Самое время положить всему этому конец. Лоб отвернул кончик манжеты – почти три часа, как раз подходящее время навестить комиссара. Стояла такая жара, что он остановил такси. Нет! Это еще не разрыв. Он напишет Зине. С пером в руке он не оплошает. Он уже мысленно слагал примирительные фразы, но злоба нет-нет да и подсказывала ему жесткое словечко, от которого он с сожалением отказывался. Лоб так увлекся этим упражнением, что весьма удивился тому, как быстро прибыл на место. На всем пути следования к комиссару он сочинял и другие фразы, подыскивая аргументы, так и не сумев преодолеть злость, от которой у него пересыхало во рту.
Бонатти оказался широкоплечим, смуглым, с напоминающими татуировку, набухшими синими венами на мощных бицепсах. Перед силой Лоб неизменно ощущал, как в нем что-то ломается. Но он знал, что в разговоре одержит верх. Кратко, с холодным равнодушием он обрисовал ситуацию.

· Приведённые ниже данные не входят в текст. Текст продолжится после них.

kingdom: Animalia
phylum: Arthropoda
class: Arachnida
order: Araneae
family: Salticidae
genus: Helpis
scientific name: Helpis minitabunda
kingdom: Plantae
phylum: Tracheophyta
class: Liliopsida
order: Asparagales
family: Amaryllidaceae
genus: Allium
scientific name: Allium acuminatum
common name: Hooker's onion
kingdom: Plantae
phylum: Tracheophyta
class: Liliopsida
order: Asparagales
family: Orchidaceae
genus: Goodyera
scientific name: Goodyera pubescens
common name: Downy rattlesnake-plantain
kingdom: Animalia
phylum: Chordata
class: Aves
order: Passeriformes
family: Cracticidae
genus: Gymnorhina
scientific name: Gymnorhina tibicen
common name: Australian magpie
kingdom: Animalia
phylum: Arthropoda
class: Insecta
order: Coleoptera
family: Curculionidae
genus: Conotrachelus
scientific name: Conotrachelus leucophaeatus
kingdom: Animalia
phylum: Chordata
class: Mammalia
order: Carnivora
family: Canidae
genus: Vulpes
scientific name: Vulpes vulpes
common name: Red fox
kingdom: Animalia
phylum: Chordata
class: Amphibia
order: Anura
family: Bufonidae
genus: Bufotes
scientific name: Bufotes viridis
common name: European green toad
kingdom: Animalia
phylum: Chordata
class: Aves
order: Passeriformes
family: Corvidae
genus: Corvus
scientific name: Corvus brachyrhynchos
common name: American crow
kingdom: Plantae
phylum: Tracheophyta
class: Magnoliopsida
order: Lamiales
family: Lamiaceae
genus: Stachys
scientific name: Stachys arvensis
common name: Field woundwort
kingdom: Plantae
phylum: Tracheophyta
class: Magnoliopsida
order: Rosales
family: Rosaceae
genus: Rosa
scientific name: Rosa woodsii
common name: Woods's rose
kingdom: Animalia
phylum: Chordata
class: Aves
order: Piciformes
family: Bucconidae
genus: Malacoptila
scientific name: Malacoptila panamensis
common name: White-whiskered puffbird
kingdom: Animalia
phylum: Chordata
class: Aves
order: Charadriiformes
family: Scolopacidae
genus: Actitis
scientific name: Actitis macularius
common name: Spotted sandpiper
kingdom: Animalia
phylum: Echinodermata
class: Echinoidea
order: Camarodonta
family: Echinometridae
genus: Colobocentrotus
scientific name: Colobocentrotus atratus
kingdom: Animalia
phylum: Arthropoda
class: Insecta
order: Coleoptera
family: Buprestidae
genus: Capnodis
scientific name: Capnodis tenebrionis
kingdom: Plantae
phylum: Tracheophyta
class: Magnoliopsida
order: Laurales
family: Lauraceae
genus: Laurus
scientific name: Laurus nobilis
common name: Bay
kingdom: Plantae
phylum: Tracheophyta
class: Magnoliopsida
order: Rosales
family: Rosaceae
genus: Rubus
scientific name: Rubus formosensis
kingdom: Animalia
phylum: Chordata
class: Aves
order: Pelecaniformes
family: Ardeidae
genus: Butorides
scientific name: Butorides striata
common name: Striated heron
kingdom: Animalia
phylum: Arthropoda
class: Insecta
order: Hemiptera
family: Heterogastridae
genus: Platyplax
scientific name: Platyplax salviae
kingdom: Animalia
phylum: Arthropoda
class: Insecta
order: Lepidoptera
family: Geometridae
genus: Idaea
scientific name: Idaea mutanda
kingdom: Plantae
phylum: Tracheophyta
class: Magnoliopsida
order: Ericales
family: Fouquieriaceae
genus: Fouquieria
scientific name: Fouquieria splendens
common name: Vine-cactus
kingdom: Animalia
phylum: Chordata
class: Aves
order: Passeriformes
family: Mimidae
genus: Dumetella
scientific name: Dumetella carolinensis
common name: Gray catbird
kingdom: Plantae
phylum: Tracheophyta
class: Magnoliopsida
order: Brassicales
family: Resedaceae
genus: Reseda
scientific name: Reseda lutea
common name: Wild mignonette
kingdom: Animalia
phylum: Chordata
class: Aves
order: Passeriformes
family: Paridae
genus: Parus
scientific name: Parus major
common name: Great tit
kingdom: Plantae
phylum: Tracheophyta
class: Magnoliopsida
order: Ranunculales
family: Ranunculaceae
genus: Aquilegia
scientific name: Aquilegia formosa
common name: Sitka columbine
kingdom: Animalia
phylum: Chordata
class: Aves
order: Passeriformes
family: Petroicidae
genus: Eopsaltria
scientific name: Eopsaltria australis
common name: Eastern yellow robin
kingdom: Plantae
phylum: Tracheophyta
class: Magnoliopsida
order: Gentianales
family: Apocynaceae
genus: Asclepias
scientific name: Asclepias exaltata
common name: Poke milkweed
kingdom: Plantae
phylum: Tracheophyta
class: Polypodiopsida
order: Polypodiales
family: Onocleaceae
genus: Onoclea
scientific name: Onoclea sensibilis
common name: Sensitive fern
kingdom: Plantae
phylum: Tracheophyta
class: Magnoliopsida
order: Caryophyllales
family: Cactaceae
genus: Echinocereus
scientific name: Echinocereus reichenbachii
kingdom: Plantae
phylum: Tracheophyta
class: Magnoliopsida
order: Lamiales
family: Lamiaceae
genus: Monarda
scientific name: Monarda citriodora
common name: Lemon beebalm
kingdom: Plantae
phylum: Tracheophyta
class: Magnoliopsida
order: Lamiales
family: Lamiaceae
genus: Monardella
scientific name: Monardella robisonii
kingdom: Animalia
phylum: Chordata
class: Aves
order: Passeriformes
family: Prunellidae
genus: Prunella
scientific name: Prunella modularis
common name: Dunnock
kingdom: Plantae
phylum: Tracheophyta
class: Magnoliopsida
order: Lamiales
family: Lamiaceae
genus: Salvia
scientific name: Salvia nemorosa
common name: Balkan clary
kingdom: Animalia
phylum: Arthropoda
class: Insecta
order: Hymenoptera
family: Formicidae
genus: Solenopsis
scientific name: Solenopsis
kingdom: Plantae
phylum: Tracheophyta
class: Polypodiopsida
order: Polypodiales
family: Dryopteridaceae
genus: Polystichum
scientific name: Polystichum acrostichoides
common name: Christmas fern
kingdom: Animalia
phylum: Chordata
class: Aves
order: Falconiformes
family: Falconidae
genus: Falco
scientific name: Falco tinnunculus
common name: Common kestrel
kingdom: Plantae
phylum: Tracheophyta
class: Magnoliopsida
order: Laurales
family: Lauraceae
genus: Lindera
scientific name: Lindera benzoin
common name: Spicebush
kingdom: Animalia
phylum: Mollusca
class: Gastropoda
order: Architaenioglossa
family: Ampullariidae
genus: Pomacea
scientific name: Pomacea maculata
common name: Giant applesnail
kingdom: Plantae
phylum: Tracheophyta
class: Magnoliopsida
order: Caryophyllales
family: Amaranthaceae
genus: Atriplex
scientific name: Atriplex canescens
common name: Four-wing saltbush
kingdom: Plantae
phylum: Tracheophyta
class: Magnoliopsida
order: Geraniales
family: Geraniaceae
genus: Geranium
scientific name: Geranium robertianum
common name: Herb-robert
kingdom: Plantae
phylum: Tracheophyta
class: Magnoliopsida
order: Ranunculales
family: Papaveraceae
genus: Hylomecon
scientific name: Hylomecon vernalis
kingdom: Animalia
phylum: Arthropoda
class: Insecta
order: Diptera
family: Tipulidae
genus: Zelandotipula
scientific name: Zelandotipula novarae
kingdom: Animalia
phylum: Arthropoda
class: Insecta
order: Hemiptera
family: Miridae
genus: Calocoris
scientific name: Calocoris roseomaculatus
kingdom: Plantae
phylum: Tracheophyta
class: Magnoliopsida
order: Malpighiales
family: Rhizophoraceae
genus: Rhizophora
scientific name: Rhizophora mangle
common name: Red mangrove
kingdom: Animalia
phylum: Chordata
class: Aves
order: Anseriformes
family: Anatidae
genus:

Комиссар кивал, как бы желая сказать: «Короче. Я в курсе».
– Повторите имя по буквам, – прервал он Лоба.
– Януш, последняя буква «ш».
– Ладно. Мы предпримем необходимые шаги. Я свяжусь с коллегами с Нижнего Рейна. Это несомненно потребует времени. Я вызову вас. Где вы остановились?
Он записал адрес отеля. Лоб спросил:
– А пока суд да дело, нельзя ли вести наблюдение за мадемуазель Маковски?
– Нет. Это исключено. Начнем с того, что до настоящего момента ничем, кроме гипотез, мы не располагаем. Этот Януш «мог» быть в Ницце. «Мог» угрожать сестре… Да у нас и без этого дел по горло. Вот когда у вас появятся новые факты, разумеется, дайте мне знать.
Бонатти встал. Лоба так и распирало от вопросов, предложений, просьб, но у него уже не было времени их сформулировать. Он поспешил к себе в отель, чтобы все это занести на карточку. Он оставляет за собой право при случае вежливо вручить ее комиссару и дать ему понять, что существуют дела, не терпящие легкомысленного подхода. Затем, открыв свою тетрадку, он долго писал. После чего улегся спать, даже не взглянув на темное море, которое время от времени отбрасывало на пляж светлые блики. На следующий вечер, когда Лоб ужинал, ему позвонил Бонатти.